:: ASSIGNED TASK A ::
Retype the records starting at the beginning and ending with the line that contains "It reads 4.82,kW", including both ends. Leave the pictures out.

:: DOCUMENT EXCERPT ::
Everyone affected by BPA's gargantuan influence in the Western power markets sees what only a few trade publications have reported: that FERC's Order is about fish AND the unjustifiable taking of customers' transmission rights so as to deliver its hydropower to market. In exercising Section 211A two months ago, the Commission has taken action that NIPPC had long urged it to do: require BPA, a Federal agency, to follow Federal law.
Follow the Golden Rule?
The Berenstain Bears have it right of course, but some beg to differ. BPA is ignoring - some might say defying - FERC's December 7th Order.
BPA and its public power constituency countered the complaint that generators, led by Ibedrola, filed at FERC while also filing at the Ninth Circuit. Meanwhile, at the prompting of Members of Congress, BPA convened settlement discussions with several of the generators' senior managers and trusted public power executives. After months of secret meetings, BPA released a "proposed resolution" to ER on February 7th, intimating that a settlement had been reached. But there was no settlement, and within days, the complainants wrote DOE Secretary Chu strongly supporting FERC's Order.
NIPPC opposes the Over-Generation Management Protocol (OMP) that BPA rolled out on February 7th, along with many other transmission customers. BPA's proposal, seen through the razzle-dazzle, merely adds staged curtailments and modest compensation to last year's ER. And OMP can't be fully implemented until it survives BPA's next rate case.
BPA won't deliver an alternative to ER that FERC requires. Instead, BPA has a gift for FERC in place of complying with the Section 211A standard. BPA plans to submit a "reciprocity" tariff - with deviations - after declining to do so for three years. Too little, too late.

:: ASSIGNED TASK B ::
Rewrite the passage on BPA and FERC's Order starting at "NIPPC opposes the" and ending at "little, too late.", putting "fanfare" in place of "razzle-dazzle".

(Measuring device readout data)
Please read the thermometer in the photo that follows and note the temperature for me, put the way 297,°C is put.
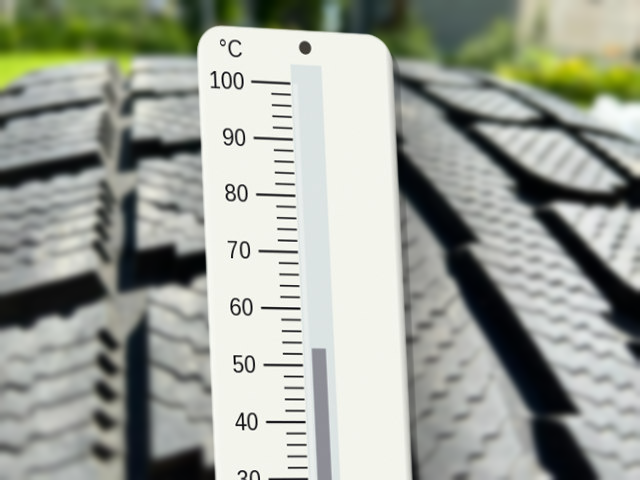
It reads 53,°C
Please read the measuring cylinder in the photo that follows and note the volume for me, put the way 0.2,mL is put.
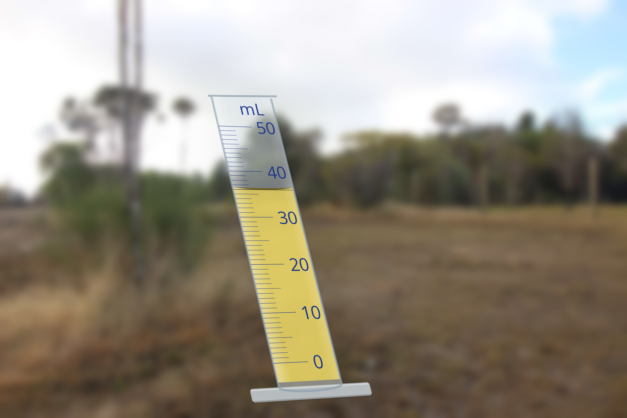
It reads 36,mL
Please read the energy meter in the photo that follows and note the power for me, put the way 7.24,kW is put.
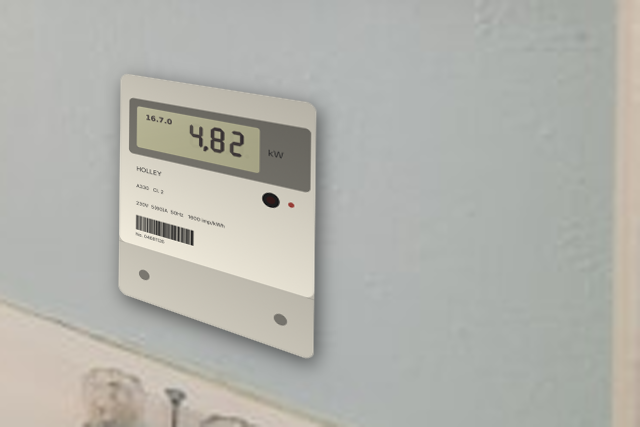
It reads 4.82,kW
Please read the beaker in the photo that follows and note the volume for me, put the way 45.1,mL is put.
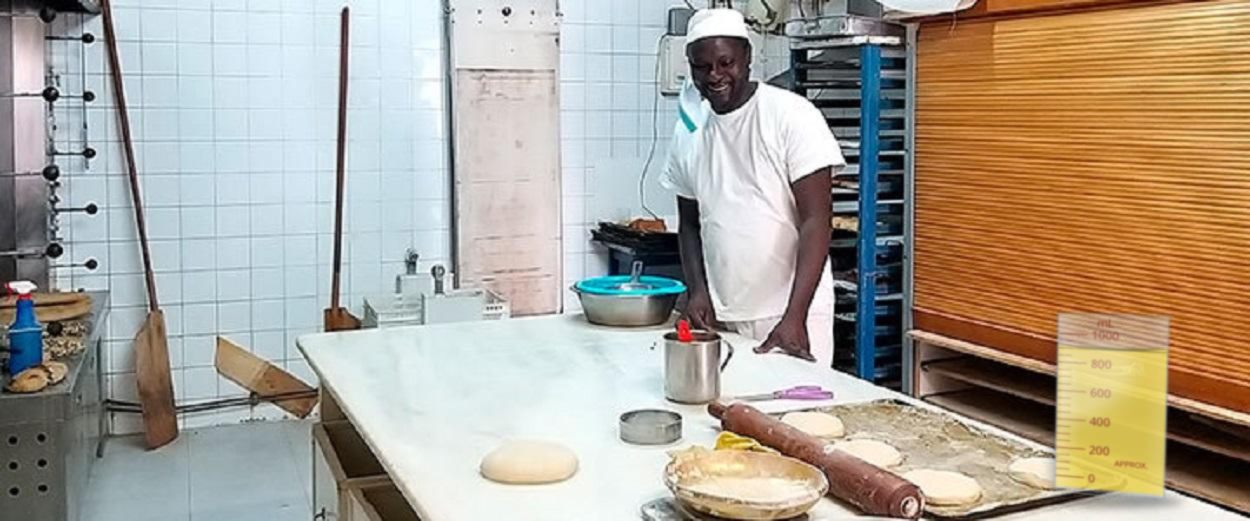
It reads 900,mL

:: EXERCISE RESPONSE A ::
Please read the thermometer in the photo that follows and note the temperature for me, put the way 297,°C is put.
It reads 53,°C
Please read the measuring cylinder in the photo that follows and note the volume for me, put the way 0.2,mL is put.
It reads 36,mL
Please read the energy meter in the photo that follows and note the power for me, put the way 7.24,kW is put.
It reads 4.82,kW

:: EXERCISE RESPONSE B ::
NIPPC opposes the Over-Generation Management Protocol (OMP) that BPA rolled out on February 7th, along with many other transmission customers. BPA's proposal, seen through the fanfare, merely adds staged curtailments and modest compensation to last year's ER. And OMP can't be fully implemented until it survives BPA's next rate case.
BPA won't deliver an alternative to ER that FERC requires. Instead, BPA has a gift for FERC in place of complying with the Section 211A standard. BPA plans to submit a "reciprocity" tariff - with deviations - after declining to do so for three years. Too little, too late.